Quels sont tes outils en tant qu’artiste numérique ? Quelle est ta technique ?

« C’est vraiment drôle parce que je n’utilise pas de tablette, je n’utilise pas non plus de souris magique super puissante. J’utilise juste cette simple souris, et ce clavier que vous voyez là. J’ai essayé d’utiliser une tablette, mais je n’ai pas trouvé cela confortable. J’ai quelques autres ordinateurs avec une bonne mémoire et un bon stockage, ce qui me permet de travailler sur beaucoup plus de projets en même temps. Oui, car en tant qu’artiste numérique, il est aussi très important d’avoir un bon stockage ! Je fais des sauvegardes, et des sauvegardes, j’utilise des disques durs, des sauvegardes cloud, et j’essaie de n’ avoir aucune création attachée à un unique ordinateur. C’est vraiment drôle, parce que je n’utilise que du matériel traditionnel de bureau, mais… je fais de l’art !

Quelles sont tes sources d’inspiration ?

« Je m’intéresse à l’empathie et à l’humanité. J’aime travailler sur des thèmes comme les environnements construits, l’adaptation, la vie, la mort, et l’espace invisible entre les deux. J’aime créer des environnements 3D sophistiqués. Dans BLUE ON YELLOW SHELL par exemple, nous pouvons voir ces blocs bouger, et parfois, en les regardant, nous nous surprenons nous-même à penser que ces créatures vivent, qu’elles ont peut-être un cœur. Ils se mettent dans des positions bizarres, ils sont écrasés, puis ils roulent, et nous devenons familiers de ces petites créatures numériques. Parfois, on a l’impression qu’elles sont vivantes, et cela peut nous faire rêver à d’autres espèces vivant peut-être sur d’autres planètes. Explorer tout cet univers me passionne.
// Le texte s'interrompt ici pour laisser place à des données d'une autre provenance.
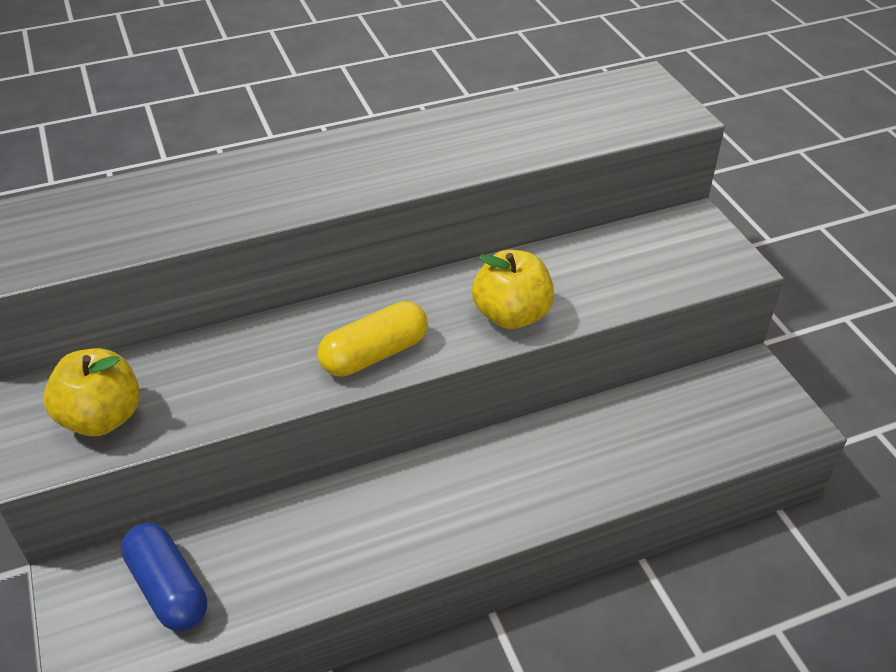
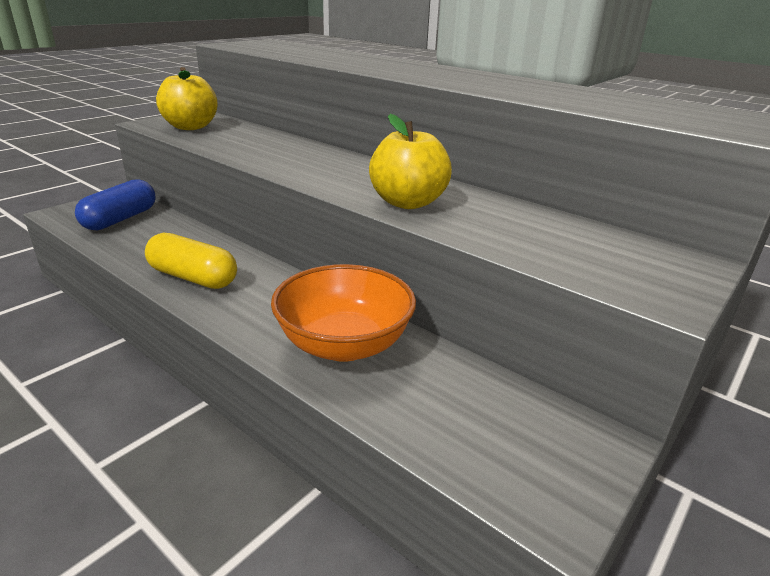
camera: 60 degrees right, 15 degrees down
yellow capsule [318,301,428,377] -> yellow capsule moved to [145,233,237,289]
none -> orange bowl [271,264,416,362]

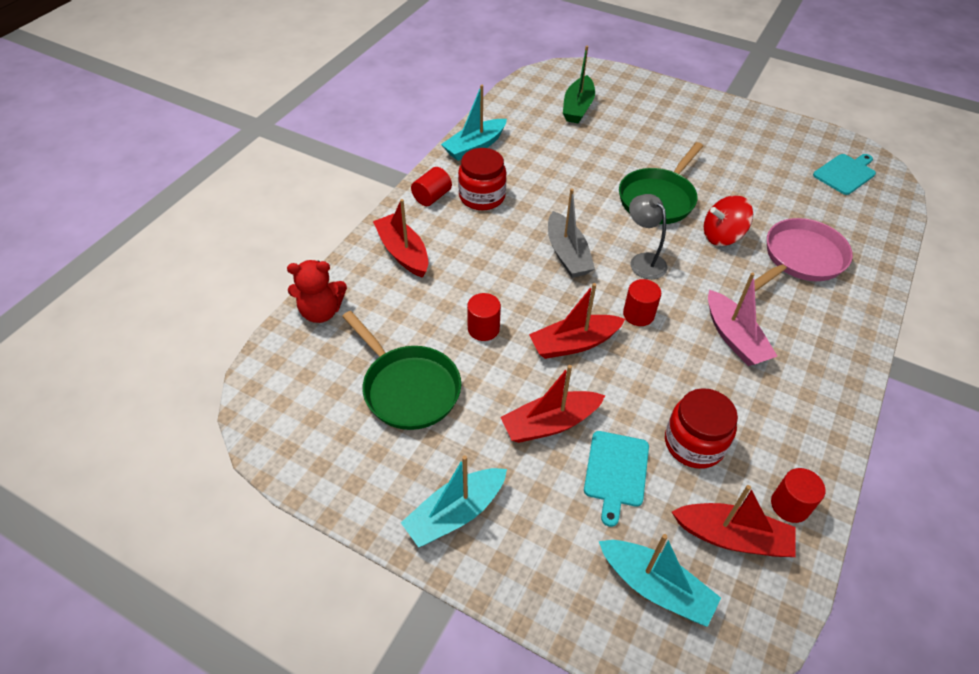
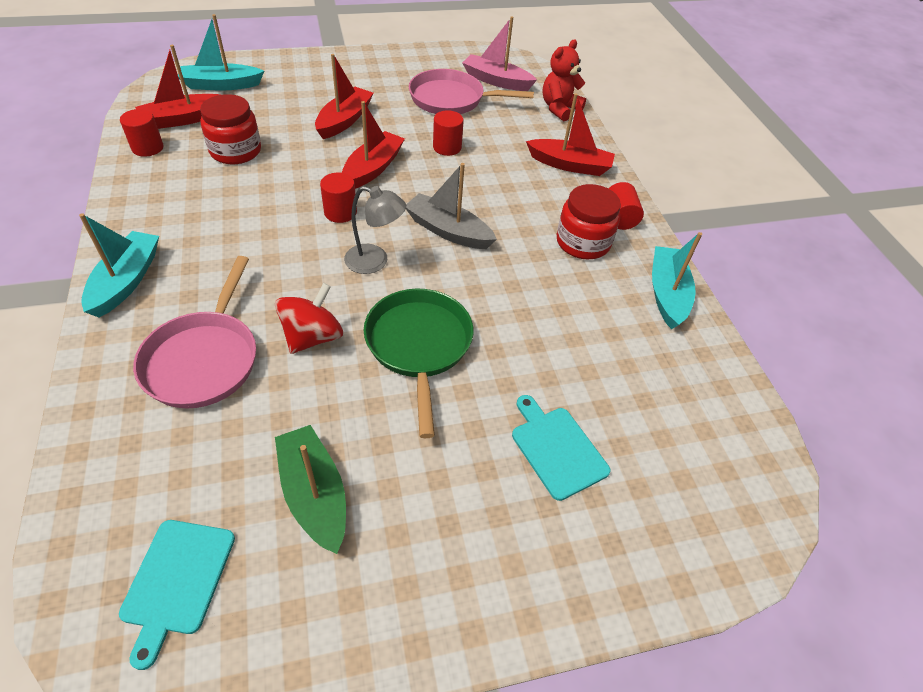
camera: 135 degrees right, 0 degrees up
green pan [342,311,461,430] -> pink pan [409,69,534,114]
turquoise boat [401,455,507,548] -> turquoise boat moved to [79,213,159,317]
green boat [563,46,595,124] -> green boat moved to [275,425,346,554]
turquoise cutting board [584,431,649,527] -> turquoise cutting board moved to [512,395,611,501]
pink boat [708,272,777,366] -> pink boat moved to [462,16,537,91]

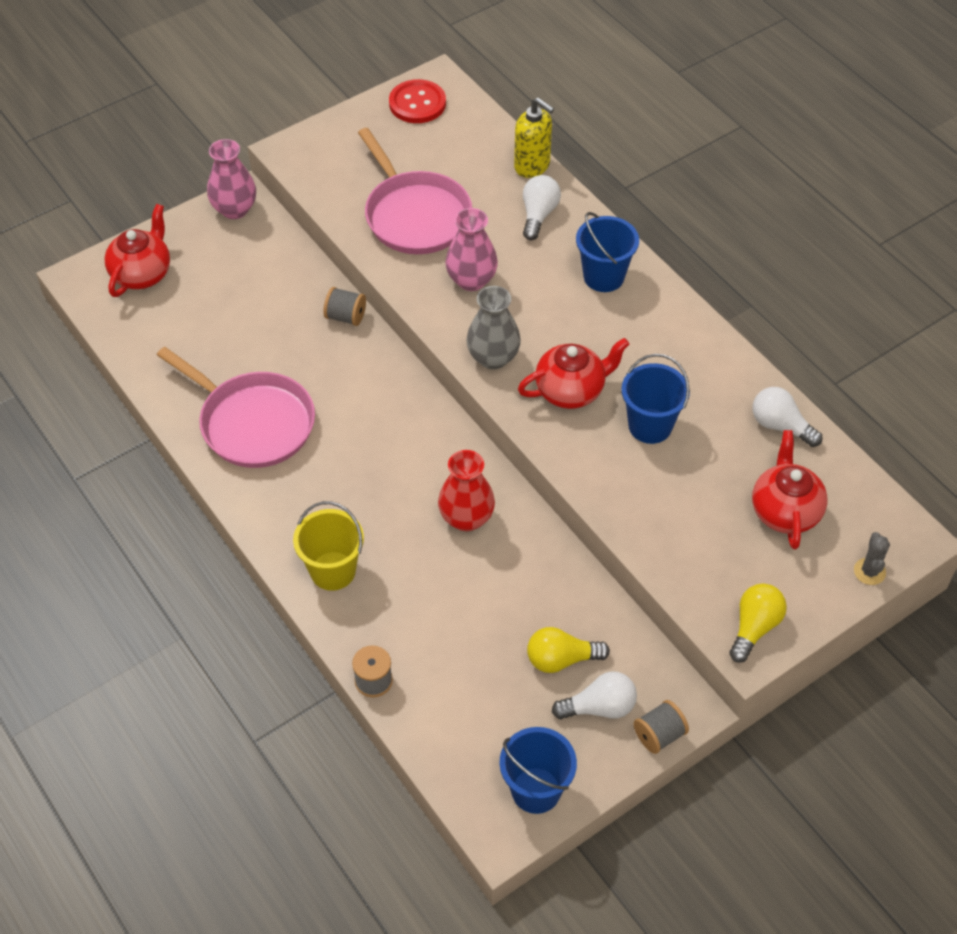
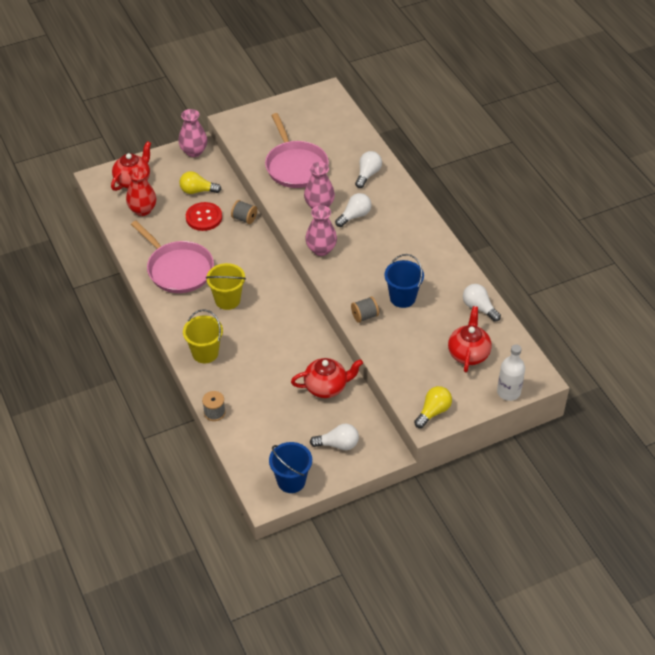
camera: 10 degrees right, 5 degrees down
red button [389,79,446,123] -> red button moved to [186,202,222,231]
red vase [438,450,495,531] -> red vase moved to [126,167,156,216]
grey vase [466,286,521,369] -> pink vase [305,205,337,256]
yellow soap dispenser [514,97,554,178] -> none
red teapot [518,338,629,409] -> red teapot moved to [291,358,363,398]
yellow light bulb [527,627,610,673] -> yellow light bulb moved to [179,171,221,194]
blue bucket [576,212,639,292] -> none
grey spool [634,700,689,754] -> grey spool moved to [351,297,379,323]
grey cactus [854,532,890,585] -> white bottle [497,345,525,401]
none -> yellow bucket [206,263,246,310]
none -> white light bulb [335,193,372,227]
À mesure que nous avançons dans la technologie, qu’elle devient plus sophistiquée et que nous en dépendons davantage, nous ressentons une sorte d’empathie envers ces créatures. Serions-nous capables de leur faire le moindre mal ? Je pense qu’il est vraiment important, surtout de nos jours, de mettre en lumière ce à quoi nous sommes empathiques.

Je suis aussi très heureux de la dernière œuvre que j’ai faite : ces Flower Rooms… Pour être honnête, je ne les ai pas encore finies, je réfléchis toujours à la façon de les terminer, j’hésite… Mais l’idée d’origine vient des derniers confinements. Avec les quarantaines, notre relation aux espaces a complètement changé : nos lieux de travail ou de vie ont migré ailleurs…

Ce travail représente un beau paysage fleuri, enfermé dans un cube. C’est un mélange de nos désirs, de notre mémoire. Une œuvre qui nous encourage à faire quelque chose de beau à partir de nos limites.